3. The appeal in law also correctly objects to the fact that the appeal court has denied damage. The deliberations of the appeal court are based in this respect on the legally incorrect idea that the shares in the business of STN were, insofar as they concerned the operative value of the company, without significance for the calculation of the purchase price, and it was only a matter of the value of the business premises which had been included. Whether damage has resulted to the purchaser, which has asserted that if it had been correctly informed about the circumstances of STN at the end of 1991 it would not have acquired the shares in the business or would only have acquired them for a symbolic purchase price of 1 DM, can only be established by inclusion of the value of the undertaking as a whole. It cannot be ascertained solely by the purchase price which has been paid – as the claim of the plaintiff seems to suggest – nor solely by the value of the business premises which has been brought in.

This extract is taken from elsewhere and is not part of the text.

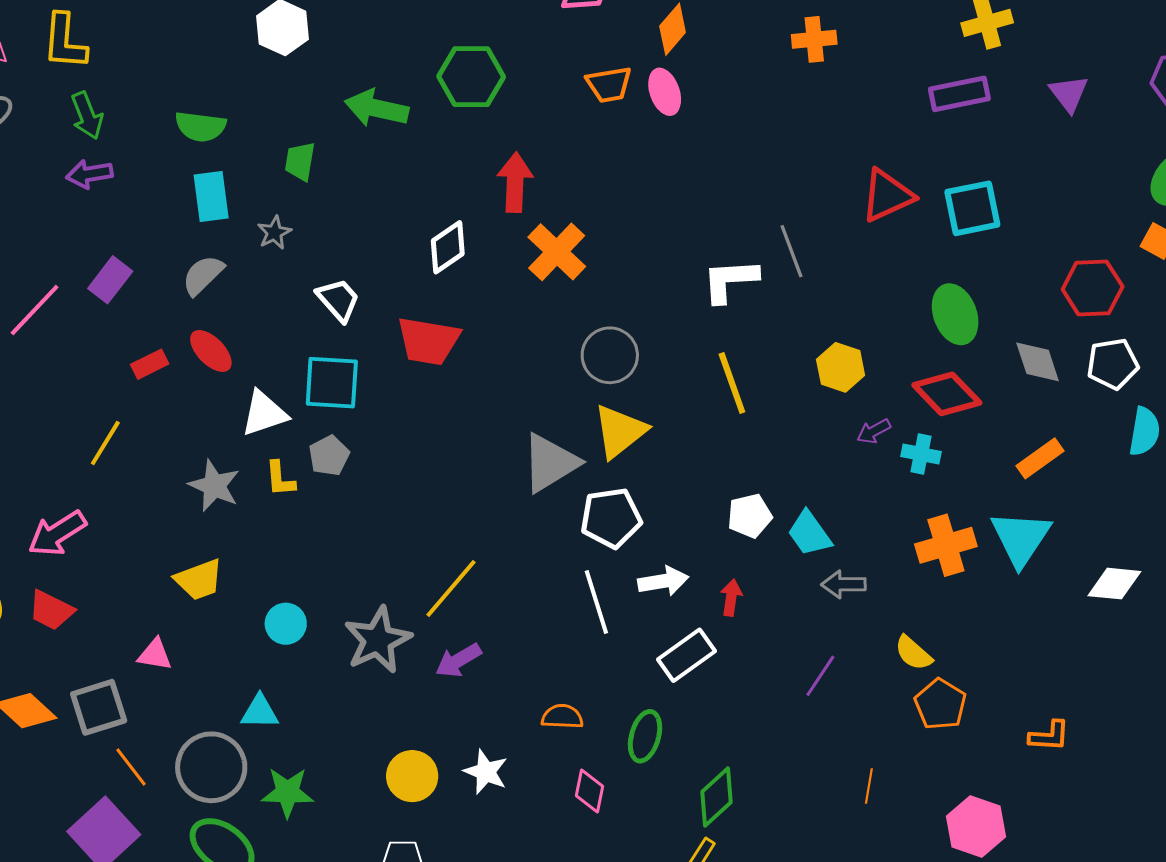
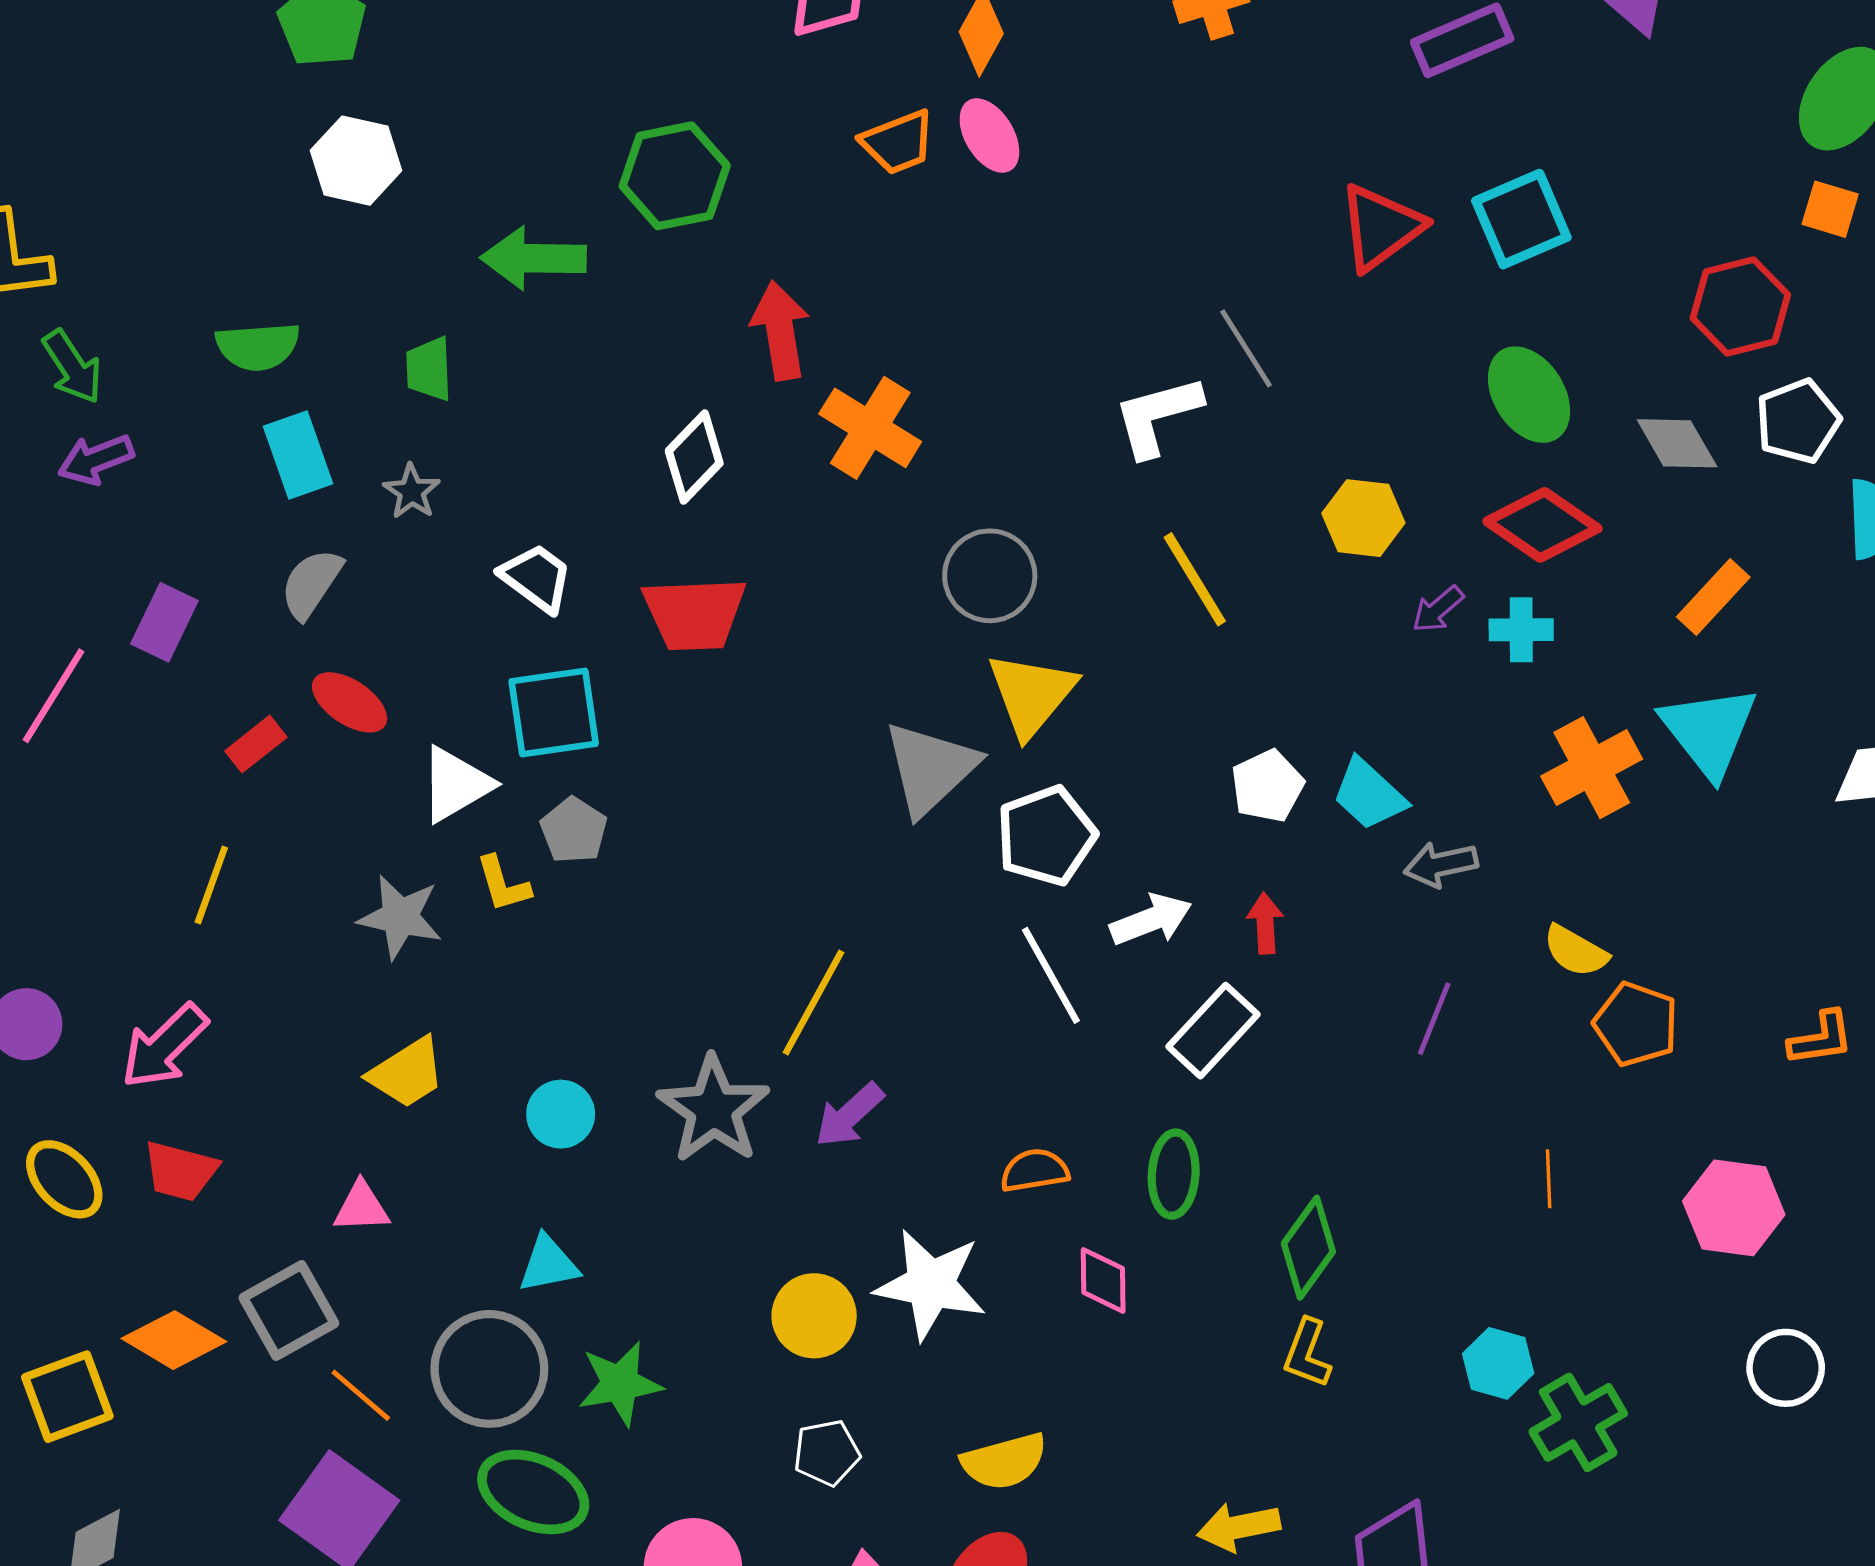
white star: (486, 772) -> (930, 1284), size x1.5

The Senate cannot make a decision in the case itself, because further findings by the judge of fact are necessary on the questions addressed under I. The appeal court will also have to investigate the argument of the defendants that the purchaser had been informed about the business circumstances of STN and it was in any case attributable to it as contributory fault that it had had no intermediate status report prepared. It will further have the opportunity within the framework of its new assessment to go into the question again of whether a claim by the plaintiff can be based on an information contract or on tort. Where liability which is merely based on the protective effect of the audit contract is being considered, the limitation of liability in § 323 para 2 of the HGB is to be taken into account. This is because the provisions of § 323 of the HGB – in this respect also – take precedence as a special regime over the contract law provisions of civil law [references omitted].